Cada ropón tiene un significado y un propósito para los fieles católicos, ya que las vestimentas representan a los santos y pasajes bíblicos. Este 2026 fue denominado como el año de la "Esperanza", por lo que en las iglesias solicitan que estas figuras religiosas se vistan con ropones de color blanco.
"Los padres pidieron de blanco y, pues, es todo lo blanco, como el niño de las palomitas, el dulce amor de Jesús; hay varios y, ahorita, la gente se está inclinando por lo blanco.

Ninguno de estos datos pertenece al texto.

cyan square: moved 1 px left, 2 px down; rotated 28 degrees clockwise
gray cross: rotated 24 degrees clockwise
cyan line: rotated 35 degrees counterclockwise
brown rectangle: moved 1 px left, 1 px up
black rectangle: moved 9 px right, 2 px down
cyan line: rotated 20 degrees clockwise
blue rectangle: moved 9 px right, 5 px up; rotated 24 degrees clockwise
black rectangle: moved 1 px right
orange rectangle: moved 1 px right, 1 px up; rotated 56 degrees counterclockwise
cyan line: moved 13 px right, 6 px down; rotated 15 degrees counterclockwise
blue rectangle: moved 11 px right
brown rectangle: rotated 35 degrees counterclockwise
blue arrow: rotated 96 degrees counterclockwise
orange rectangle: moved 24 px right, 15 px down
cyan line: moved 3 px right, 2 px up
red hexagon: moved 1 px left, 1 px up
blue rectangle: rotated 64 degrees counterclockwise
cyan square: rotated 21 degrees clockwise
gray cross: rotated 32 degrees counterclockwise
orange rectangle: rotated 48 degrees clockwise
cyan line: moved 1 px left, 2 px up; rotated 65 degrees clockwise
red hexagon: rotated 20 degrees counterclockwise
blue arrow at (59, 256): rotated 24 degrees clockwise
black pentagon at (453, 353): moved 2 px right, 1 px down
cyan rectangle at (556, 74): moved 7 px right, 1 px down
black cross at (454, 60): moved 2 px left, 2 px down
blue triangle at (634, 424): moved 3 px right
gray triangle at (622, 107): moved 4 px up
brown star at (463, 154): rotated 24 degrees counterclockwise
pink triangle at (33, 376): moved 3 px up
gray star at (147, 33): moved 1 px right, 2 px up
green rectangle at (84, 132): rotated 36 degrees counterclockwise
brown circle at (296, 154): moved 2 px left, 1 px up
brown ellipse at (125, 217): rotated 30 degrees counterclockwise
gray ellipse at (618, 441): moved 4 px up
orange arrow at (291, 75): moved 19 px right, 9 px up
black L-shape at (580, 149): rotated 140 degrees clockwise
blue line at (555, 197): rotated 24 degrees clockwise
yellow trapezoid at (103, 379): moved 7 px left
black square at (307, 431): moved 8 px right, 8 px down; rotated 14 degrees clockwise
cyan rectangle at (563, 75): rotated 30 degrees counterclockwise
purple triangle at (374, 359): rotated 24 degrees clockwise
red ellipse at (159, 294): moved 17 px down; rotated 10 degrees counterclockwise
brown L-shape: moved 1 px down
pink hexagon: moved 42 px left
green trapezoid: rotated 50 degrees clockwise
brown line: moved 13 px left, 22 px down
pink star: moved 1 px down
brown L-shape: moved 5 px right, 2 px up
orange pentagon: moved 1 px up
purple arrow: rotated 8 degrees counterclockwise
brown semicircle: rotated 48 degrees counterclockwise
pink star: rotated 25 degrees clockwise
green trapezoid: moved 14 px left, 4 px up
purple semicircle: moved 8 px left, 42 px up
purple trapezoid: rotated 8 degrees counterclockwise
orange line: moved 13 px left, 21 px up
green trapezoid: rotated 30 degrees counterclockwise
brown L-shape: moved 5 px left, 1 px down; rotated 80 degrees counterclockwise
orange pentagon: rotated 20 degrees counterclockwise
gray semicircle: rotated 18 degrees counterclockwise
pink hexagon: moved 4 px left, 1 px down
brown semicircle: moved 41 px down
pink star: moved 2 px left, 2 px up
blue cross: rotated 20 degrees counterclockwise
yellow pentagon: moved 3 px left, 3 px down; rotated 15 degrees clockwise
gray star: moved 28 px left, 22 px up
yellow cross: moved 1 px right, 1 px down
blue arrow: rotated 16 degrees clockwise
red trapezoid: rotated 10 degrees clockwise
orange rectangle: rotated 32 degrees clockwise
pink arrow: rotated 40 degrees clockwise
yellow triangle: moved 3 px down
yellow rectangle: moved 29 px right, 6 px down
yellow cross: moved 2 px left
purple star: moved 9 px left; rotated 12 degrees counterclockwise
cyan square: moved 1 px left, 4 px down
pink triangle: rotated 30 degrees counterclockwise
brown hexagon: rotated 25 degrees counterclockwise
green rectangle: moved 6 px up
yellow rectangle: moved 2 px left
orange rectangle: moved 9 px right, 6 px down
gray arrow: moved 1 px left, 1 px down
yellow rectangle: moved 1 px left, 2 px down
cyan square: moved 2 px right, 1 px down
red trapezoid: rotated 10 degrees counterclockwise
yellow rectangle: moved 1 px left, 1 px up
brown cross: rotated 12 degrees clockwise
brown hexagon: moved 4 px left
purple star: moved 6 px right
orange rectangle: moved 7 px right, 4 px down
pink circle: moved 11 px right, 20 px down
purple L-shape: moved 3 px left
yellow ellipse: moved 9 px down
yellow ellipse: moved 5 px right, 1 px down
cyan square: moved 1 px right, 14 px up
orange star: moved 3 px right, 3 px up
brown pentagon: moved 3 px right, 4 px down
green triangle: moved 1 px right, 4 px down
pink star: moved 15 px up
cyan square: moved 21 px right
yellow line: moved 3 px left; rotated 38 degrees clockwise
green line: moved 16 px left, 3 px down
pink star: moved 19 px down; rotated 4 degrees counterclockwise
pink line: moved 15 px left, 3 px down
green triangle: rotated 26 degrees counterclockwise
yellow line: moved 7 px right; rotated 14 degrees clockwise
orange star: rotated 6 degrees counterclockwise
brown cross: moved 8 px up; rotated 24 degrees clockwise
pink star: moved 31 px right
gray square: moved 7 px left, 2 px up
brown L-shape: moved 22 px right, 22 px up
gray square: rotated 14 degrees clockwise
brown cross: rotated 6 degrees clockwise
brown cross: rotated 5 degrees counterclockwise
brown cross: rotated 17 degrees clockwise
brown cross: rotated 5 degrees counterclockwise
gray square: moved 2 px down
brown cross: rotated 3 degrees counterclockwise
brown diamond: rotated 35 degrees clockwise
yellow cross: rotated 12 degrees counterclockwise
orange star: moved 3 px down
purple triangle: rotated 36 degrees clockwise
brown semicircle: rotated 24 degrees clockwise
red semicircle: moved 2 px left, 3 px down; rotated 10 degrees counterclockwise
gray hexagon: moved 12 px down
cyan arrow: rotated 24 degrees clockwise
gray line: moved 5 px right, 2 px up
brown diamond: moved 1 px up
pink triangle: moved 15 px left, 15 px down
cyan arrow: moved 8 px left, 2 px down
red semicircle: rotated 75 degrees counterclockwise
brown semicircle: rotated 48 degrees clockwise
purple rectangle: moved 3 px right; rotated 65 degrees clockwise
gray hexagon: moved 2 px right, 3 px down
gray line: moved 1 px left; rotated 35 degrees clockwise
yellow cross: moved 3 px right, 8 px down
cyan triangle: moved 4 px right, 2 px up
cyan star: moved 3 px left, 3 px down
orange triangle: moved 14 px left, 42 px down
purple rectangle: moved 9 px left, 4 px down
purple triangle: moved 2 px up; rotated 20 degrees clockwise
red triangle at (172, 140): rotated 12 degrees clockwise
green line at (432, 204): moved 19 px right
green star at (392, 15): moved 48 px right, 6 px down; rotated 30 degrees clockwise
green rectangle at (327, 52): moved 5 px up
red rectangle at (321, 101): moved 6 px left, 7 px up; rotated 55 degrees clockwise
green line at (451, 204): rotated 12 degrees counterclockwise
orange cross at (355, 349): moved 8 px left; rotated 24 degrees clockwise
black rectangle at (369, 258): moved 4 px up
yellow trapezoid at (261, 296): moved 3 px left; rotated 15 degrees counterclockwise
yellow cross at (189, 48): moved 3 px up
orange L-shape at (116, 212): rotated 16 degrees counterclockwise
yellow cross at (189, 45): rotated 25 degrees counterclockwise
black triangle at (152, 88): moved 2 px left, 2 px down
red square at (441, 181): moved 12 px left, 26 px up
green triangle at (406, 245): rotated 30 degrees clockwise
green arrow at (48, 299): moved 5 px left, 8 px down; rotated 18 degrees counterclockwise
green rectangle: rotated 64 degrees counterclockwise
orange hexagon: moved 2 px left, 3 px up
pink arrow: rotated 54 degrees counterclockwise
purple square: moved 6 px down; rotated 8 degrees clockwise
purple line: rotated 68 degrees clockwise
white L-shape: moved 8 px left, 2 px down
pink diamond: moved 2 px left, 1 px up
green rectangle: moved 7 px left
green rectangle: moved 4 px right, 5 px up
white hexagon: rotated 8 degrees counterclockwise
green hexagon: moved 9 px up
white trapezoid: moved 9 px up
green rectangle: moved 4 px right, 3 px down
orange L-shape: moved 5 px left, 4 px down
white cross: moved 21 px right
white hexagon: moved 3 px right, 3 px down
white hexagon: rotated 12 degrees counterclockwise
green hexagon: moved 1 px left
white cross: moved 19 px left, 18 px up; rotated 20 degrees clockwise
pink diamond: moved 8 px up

Esto es fe, gracias a Dios, la gente viene con su niño, hay de todos los precios, o sea, ahí vamos, no podemos decir que no hay venta", dijo Silvia López en entrevista para Multimedios Puebla.
Los más pedidos por los poblanos en el negocio de la "Casa del Niño Dios", ubicado en el centro histórico de Puebla, son la vestimenta del Niño Doctor del municipio de Tepeaca, del Sagrado Corazón de Jesús, San Juditas y el Niño de la Abundancia.
En cuanto a los precios, hay opciones desde los 100 hasta los 390 pesos y tienen atuendos desde el tamaño uno al nueve, por lo que pueden vestir hasta el más grande de 60 centímetros. Todos los diseños son exclusivos y se pueden adaptar al gusto del cliente.
Respecto a los vestuarios más sobresalientes de la tienda, se encuentran los que llevan turbante en la cabeza y prendas llamativas, mismos que también han ido ganando terreno en las ventas. De acuerdo con Silvia López, es una tradición que persiste y se mantiene fuerte en las generaciones actuales.
"Tenemos el de la abundancia, viene tapado de su cabeza; tenemos el Divino Maestro, que es cuando predica nuestro Señor, pero no es árabe; la gente dice que es árabe, pero es cuando nuestro Señor anda predicando en el desierto y tiene tapada su cabecita, por eso se viste así con el manto en la cabeza", señaló la vendedora.
En el lugar se encontraba la señora Ximena, quien iba acompañada de sus hijas, a quienes inculca esta tradición religiosa con el objetivo de mantener la fe y esperanza en su familia.